__Required action__: Extend the myasthenia gravis interview transcript below, picking up right after its last sentence.

__Passage to read__:

======

Myasthenia Gravis

Mary Vo, M.D. discusses what patients should know about myasthenia gravis. She reviews the rare chronic autoimmune, neuromuscular disease and how it manifests in adults at different life stages. She highlights the symptoms of the condition and how neurological providers diagnose it in patients. Finally, she shares the available treatments for patients at Weill Cornell Medicine.

To schedule with Mary Vo, M.D.
Myasthenia Gravis
Featured Speaker:
Mary Vo, MD
Dr. Mary Vo is an Assistant Professor of Neurology and Assistant Attending Neurologist at New York Presbyterian/Weill Cornell Medical College. She received her medical degree from SUNY Stony Brook School of Medicine in 2008 after graduating with honors from St. John's University, where she earned her bachelor and doctoral degrees in Pharmacy. 

Learn more about Mary Vo, MD
Transcription:
Myasthenia Gravis

Melanie Cole (Host): Welcome to Back To Health, your source for the latest in health, wellness, and medical care. Keeping you informed, so you can make informed healthcare choices for yourself and your whole family. Back to Health features conversations about trending health topics and medical breakthroughs from our team of world-renowned physicians at Weill Cornell Medicine.

I'm Melanie Cole. And joining me today is Dr. Mary Vo. She's an Assistant Professor of Neurology at Well Cornell Medicine. And she's here with me to highlight the condition called myasthenia gravis. Dr. Vo, it's a pleasure to have you join us today. Let's start by giving a working definition for people that have never heard of this condition. What is myasthenia gravis? How common is it?

Dr Mary Vo: Hi, Melanie. Thank you for having me again. And I'm excited to educate our crowd about myasthenia gravis. So what this is, it's a relatively rare neuromuscular disorder and it results in fluctuating weakness affecting voluntary muscle groups, including muscles of breathing. When I say rare, it affects probably 20 people per 100,000 in the population. So how that works out is there are probably between 36,000 and 60,000 people in the United States living with myasthenia as we speak. That being said, it's a condition that's really felt to be underdiagnosed. So it's probably more common than our statistics are indicating.

======

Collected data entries
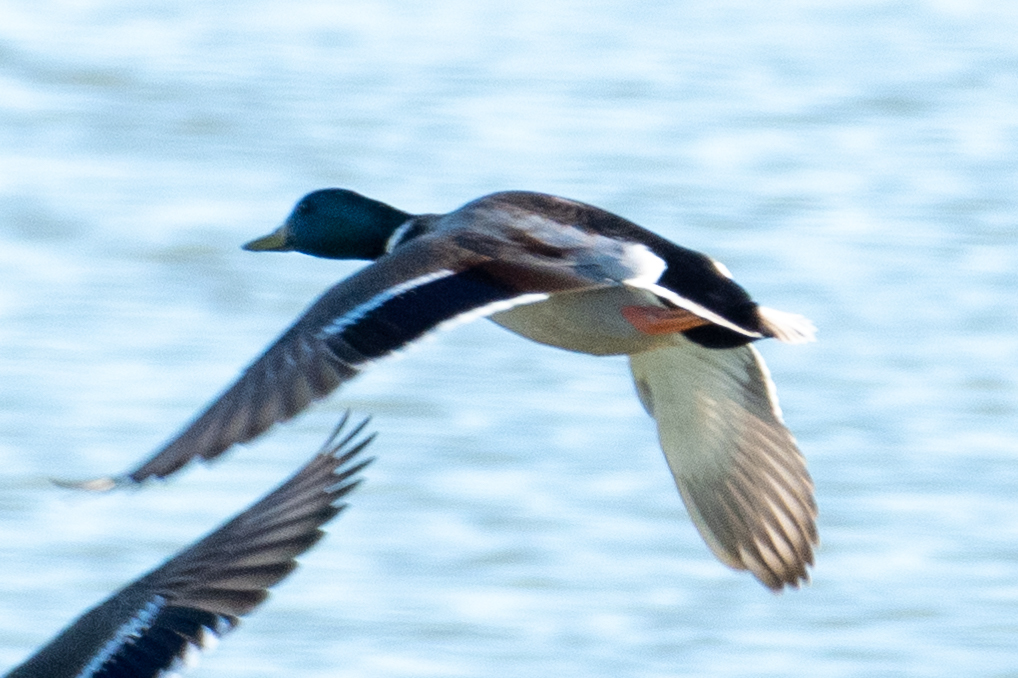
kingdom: Animalia
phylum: Chordata
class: Aves
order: Anseriformes
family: Anatidae
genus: Anas
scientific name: Anas platyrhynchos
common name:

======

__Task answer__:
In this condition, just to back up a little, the voluntary muscles of the entire body are controlled by nerve impulses that arise in the brain. These impulses travel all the way down the nerves to the place where the nerves and muscles meet. So there's a small gap there that we call the neuromuscular junction. And where that becomes important is that in myathenia, this is an autoimmune condition that destroys the receptors that live along the surface of the muscle. So the signal from the nerve endings is not correctly making their way to the muscle and not stimulating it appropriately. And so what this translates into is weakness.

For someone with myasthenia, there can be as much as an 80% reduction in the number of these receptor sites of what that ultimately results in is progressive weakness. And this can affect different muscles of the body. Most commonly, people with myasthenia might report that double vision, lid drooping, weakness with swallowing and chewing muscles, as well as extremity weakness that we'll get into in a little bit.

Melanie Cole (Host): Wow. It's a pretty comprehensive definition you just gave us. So are there any risk factors you can point to? Do we know the causes of this as far as any lifestyle, genetics, anything that you can point to for us?

Dr Mary Vo: It's interesting that you mentioned some of these. There's no clear cut risk factor. We know that this is a condition, it's autoimmune and it manifests in adulthood. In fact, there are two peaks that we always talk about with myasthenia. It's women in their 20s and 30s who get diagnosed. And again, we see another peak in men around their 60s, 70s, 80s. However, as the population ages, we're noticing that more men are affected than women. There are no clear risk factors as far as lifestyle changes that one does that would predispose you to this condition.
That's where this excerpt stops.